Cisco Talos researchers have discovered that more than 1,100 instances of the Ollama framework, used for locally hosting large language models (LLMs), are directly accessible on the public internet.
Approximately 20 percent of these servers were actively serving models without any form of authentication, leaving them susceptible to a spectrum of high-severity attacks.
In just ten minutes of scanning Shodan, Cisco’s proof-of-concept detection tool identified 1,139 publicly exposed Ollama endpoints, of which 214 responded to model queries without requiring credentials.
This lack of access control enables adversaries to reconstruct internal model weights through repeated queries, effectively performing model-extraction attacks.
It also permits the bypassing of content filters by coercing the models into generating disallowed outputs, such as malicious code or disinformation, via prompt injection. It opens the door to backdoor injection, where attackers upload tampered models or alter server configurations.
Even the remaining 80 percent of “dormant” servers pose a significant risk. Though they did not host active models at the time of discovery, these endpoints remain vulnerable to unauthorized model uploads, resource exhaustion attacks that inflate hosting costs, and lateral movement across compromised networks.
Moreover, a striking 88.9 percent of the discovered servers adhered to the OpenAI-compatible API schema using endpoints like /v1/chat/completions which streamlines the adaptation of existing exploit scripts across multiple LLM hosting platforms.
Technical Fingerprinting and Exposure Analysis
Cisco’s methodology combined Shodan’s indexed network signatures with default-port heuristics to achieve high-confidence identification of Ollama instances. Specifically, most deployments listen on port 11434 and present “Ollama” or “uvicorn” in their HTTP response headers.
Correlating default port usage with the presence of the Uvicorn ASGI server signature reduces false positives and identifies instances that employ non-standard configurations.
Geospatial analysis revealed that 36.6 percent of exposed servers were located in the United States, followed by China at 22.5 percent and Germany at 8.9 percent—highlighting widespread lapses in network perimeter isolation and firewall enforcement in AI infrastructure deployments.

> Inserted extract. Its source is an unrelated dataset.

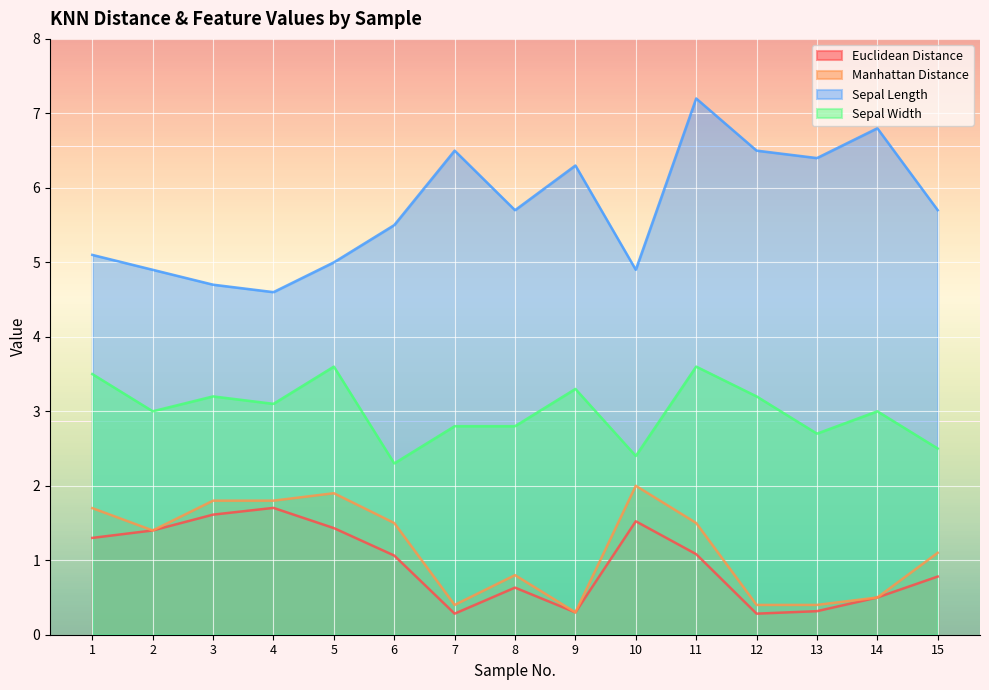

Between 6 and 9, which series saw the biggest shift?

Manhattan Distance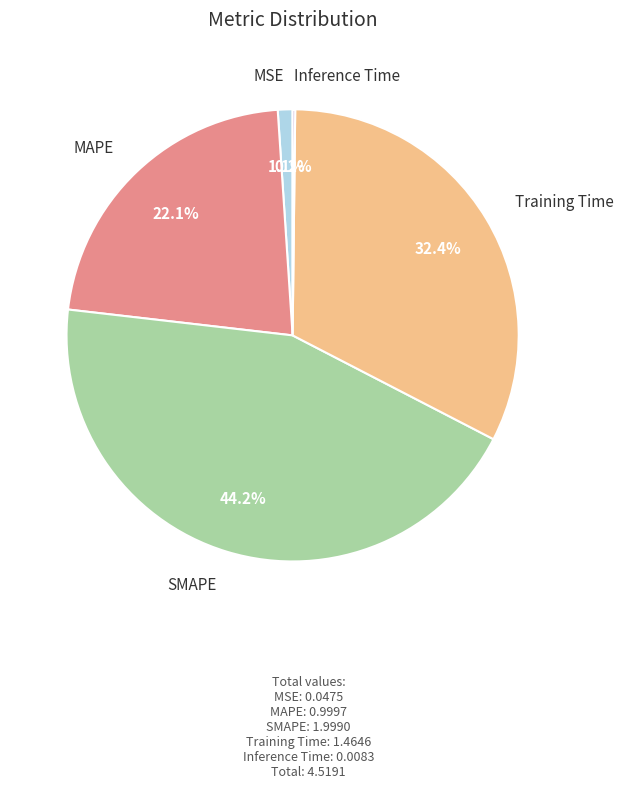

To the nearest percent, what is the difference between the largest and smallest slice percentages?

44%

Recommendations for Immediate Mitigation
To remediate these vulnerabilities, Cisco Talos specialists recommend enforcing strong authentication mechanisms, such as API key or OAuth 2.0 token validation, paired with role-based access control, to ensure that only authorized users can invoke the model.
Network isolation should be achieved by deploying inference servers within private subnets or VPNs and restricting inbound traffic to trusted IP ranges, ideally terminating TLS and stripping identifying headers at a reverse proxy.

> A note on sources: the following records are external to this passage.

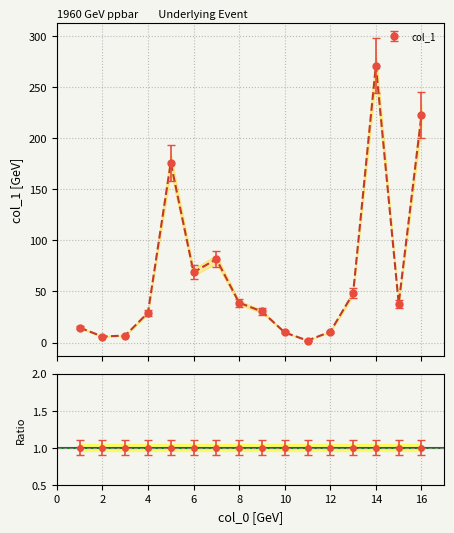

Is this an area chart (filled region under the line)?

No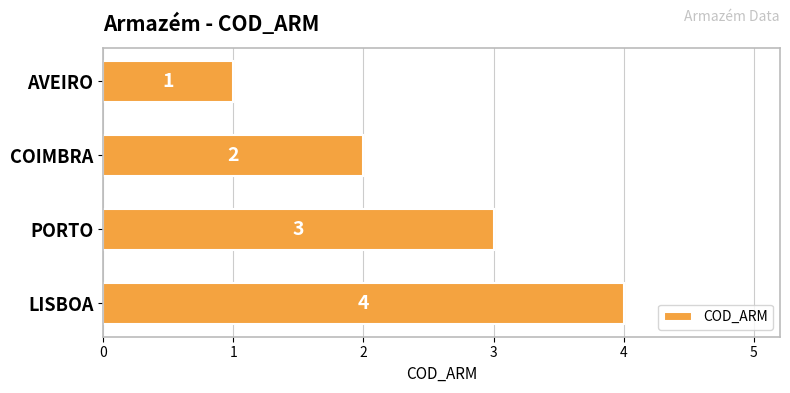

List the labels in order of value, smallest first.

AVEIRO, COIMBRA, PORTO, LISBOA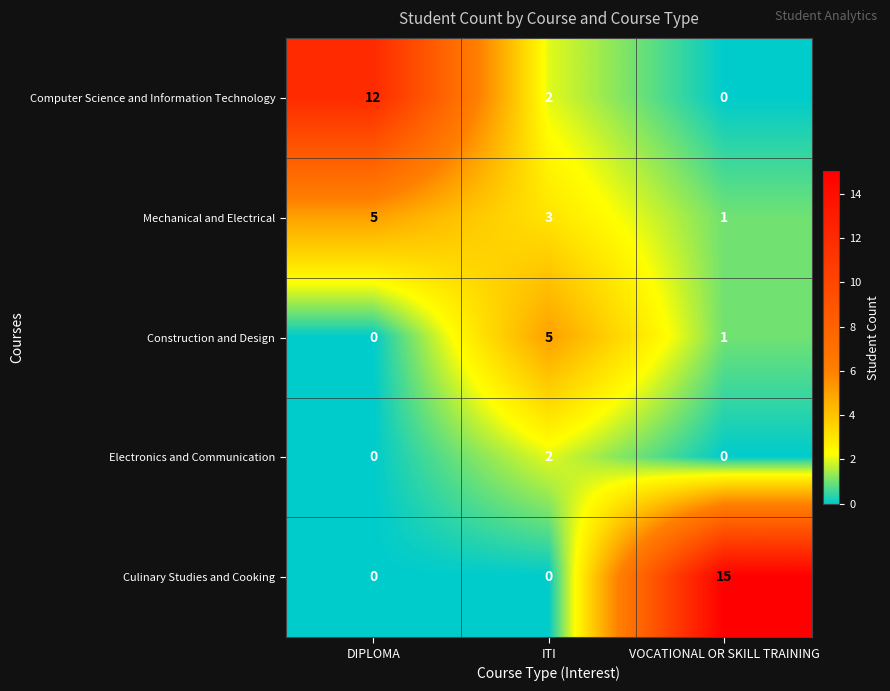

The Electronics and Communication series shows 0 at VOCATIONAL OR SKILL TRAINING. True or false?

True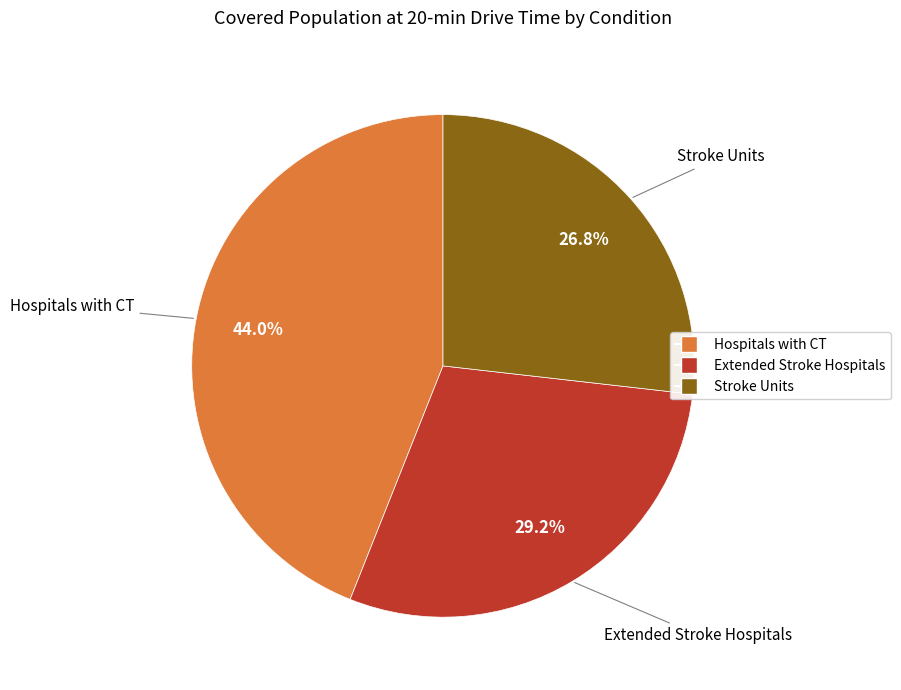

What is the smallest slice in the pie chart?

Stroke Units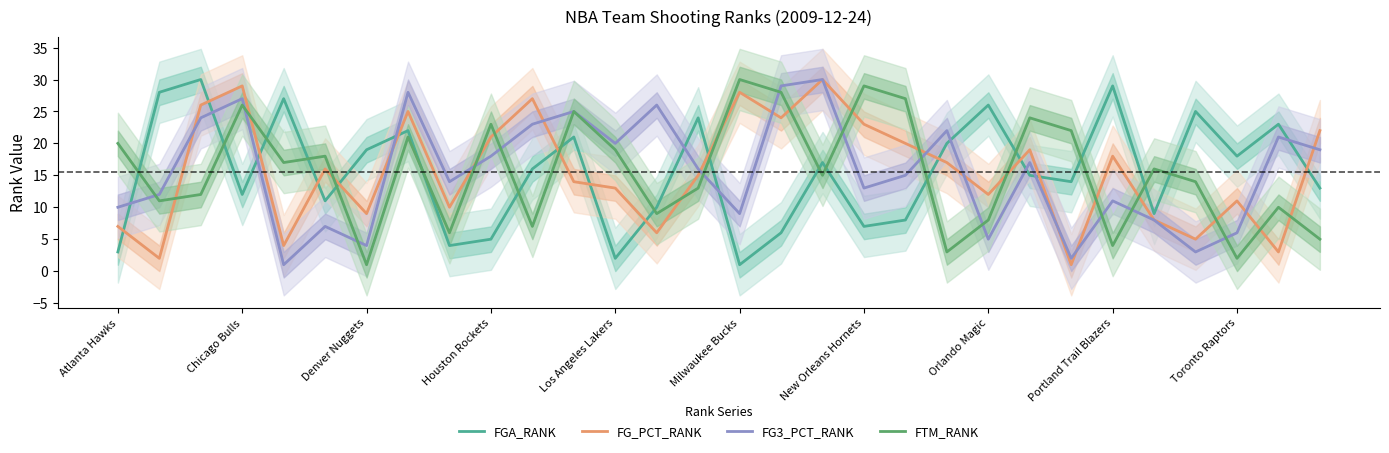

How many interior local peaks does the FTM_RANK series have?

10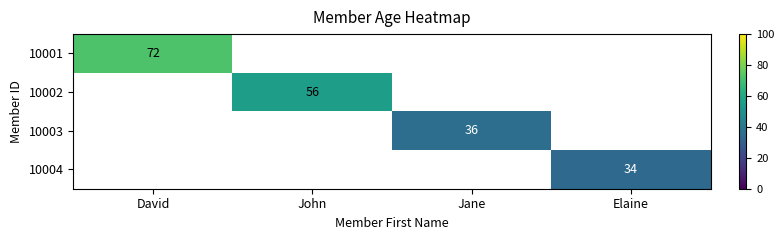

True or false: 10003 has a value of 9 at Jane.

False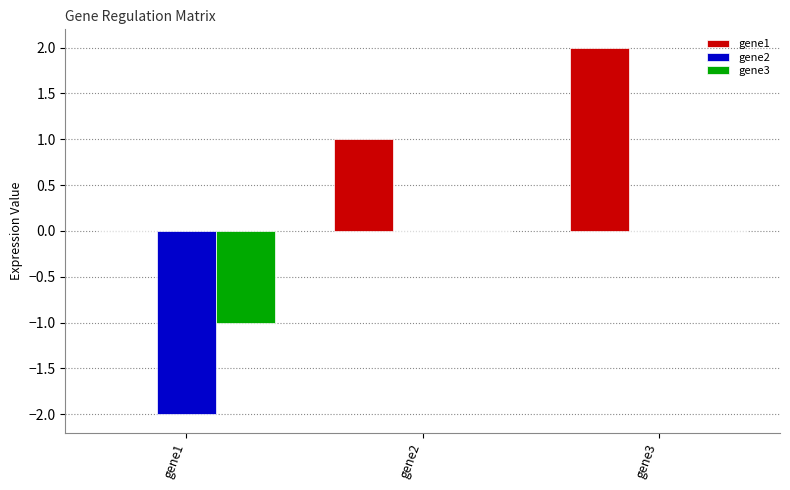

Reading left to right, what are all the values shown in this chart?

gene1: gene1=0	gene2=1	gene3=2
gene2: gene1=-2	gene2=0	gene3=0
gene3: gene1=-1	gene2=0	gene3=0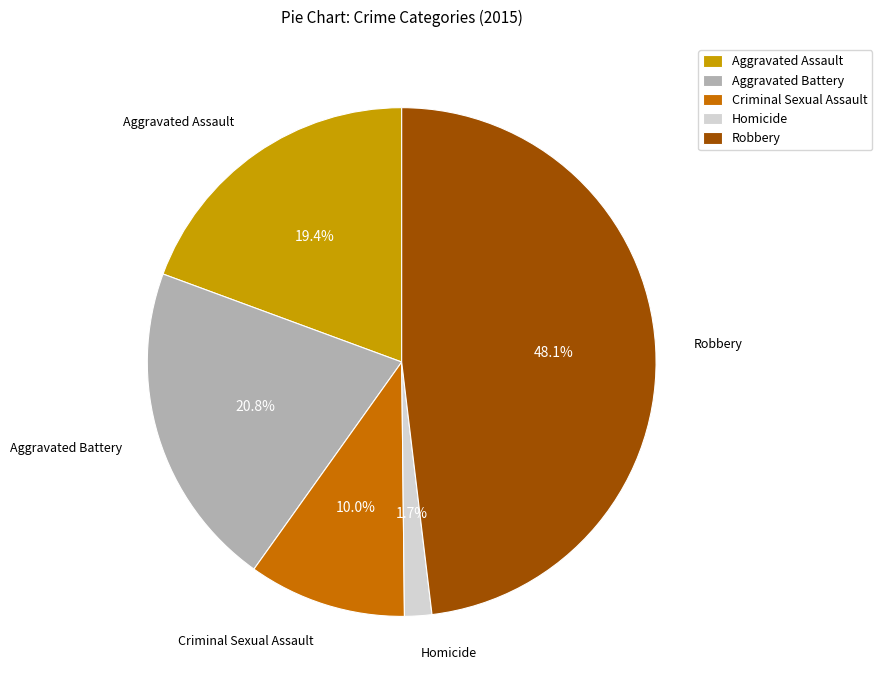

What percentage is the Homicide slice, to the nearest percent?

2%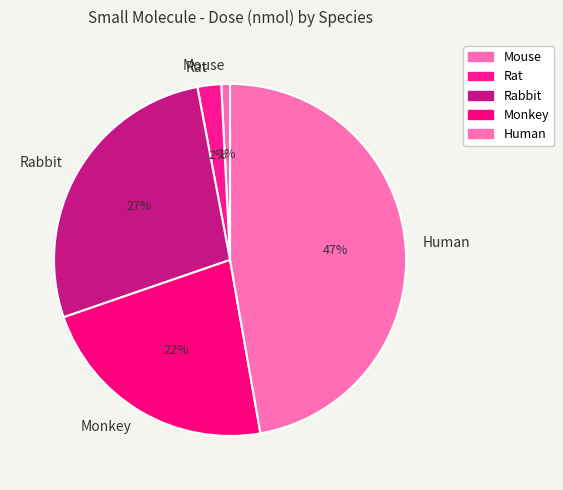

To the nearest percent, what percentage of the pie is Human?

47%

Changing default service ports and suppressing metadata such as “uvicorn” or “Ollama” in HTTP headers can impede automated scanning efforts. Additionally, integrating API gateways that support rate limiting and anomaly detection will help detect and throttle abusive usage patterns.
Finally, organizations should schedule regular exposure audits using Shodan alerts or custom scanners (for example, naabu or Nmap with adaptive fingerprints) to promptly identify and remediate any regressions in server exposure.
While Shodan offers a rapid snapshot of exposed AI services, Cisco warns that a comprehensive security posture requires complementary discovery methods such as active probing, multi-source indexing (Censys, ZoomEye), and the examination of non-standard ports to close gaps in LLM deployment security.